(Work order) Count the lines in the listing that contain the word "Фамилия", treating uppercase and lowercase letters as different, and reply with the number only.

_ _ _ _ _ _ _

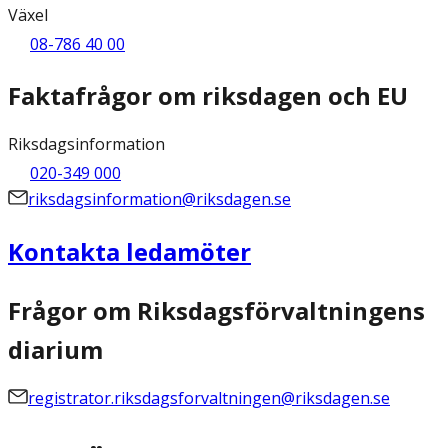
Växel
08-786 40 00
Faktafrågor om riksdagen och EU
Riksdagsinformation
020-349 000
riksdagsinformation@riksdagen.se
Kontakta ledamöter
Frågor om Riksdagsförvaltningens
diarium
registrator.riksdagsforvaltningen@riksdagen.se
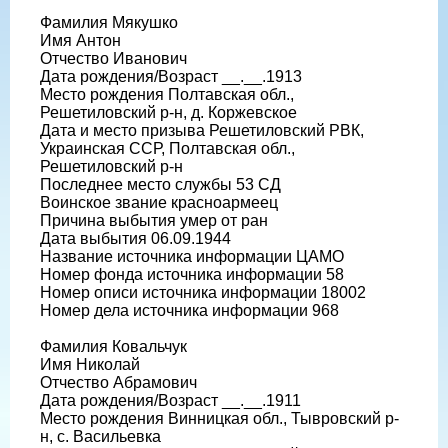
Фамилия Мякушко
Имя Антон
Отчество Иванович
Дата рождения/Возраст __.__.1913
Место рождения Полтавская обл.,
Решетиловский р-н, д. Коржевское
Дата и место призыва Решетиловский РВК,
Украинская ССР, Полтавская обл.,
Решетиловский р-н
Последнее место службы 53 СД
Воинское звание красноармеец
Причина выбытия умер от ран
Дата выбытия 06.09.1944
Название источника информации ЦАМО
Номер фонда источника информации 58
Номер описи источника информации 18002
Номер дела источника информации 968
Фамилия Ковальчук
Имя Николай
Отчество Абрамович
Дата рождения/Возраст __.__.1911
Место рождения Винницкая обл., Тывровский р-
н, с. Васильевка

_ _ _ _ _ _ _

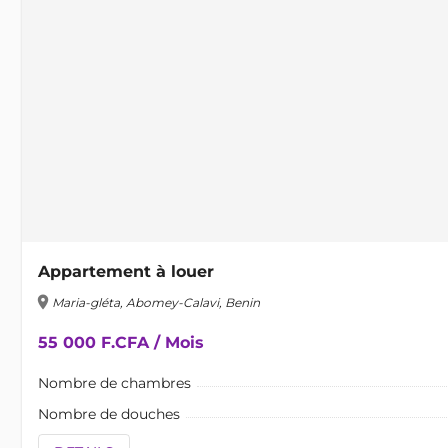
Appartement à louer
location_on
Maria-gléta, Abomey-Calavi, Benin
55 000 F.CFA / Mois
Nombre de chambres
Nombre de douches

_ _ _ _ _ _ _

(Written response) 2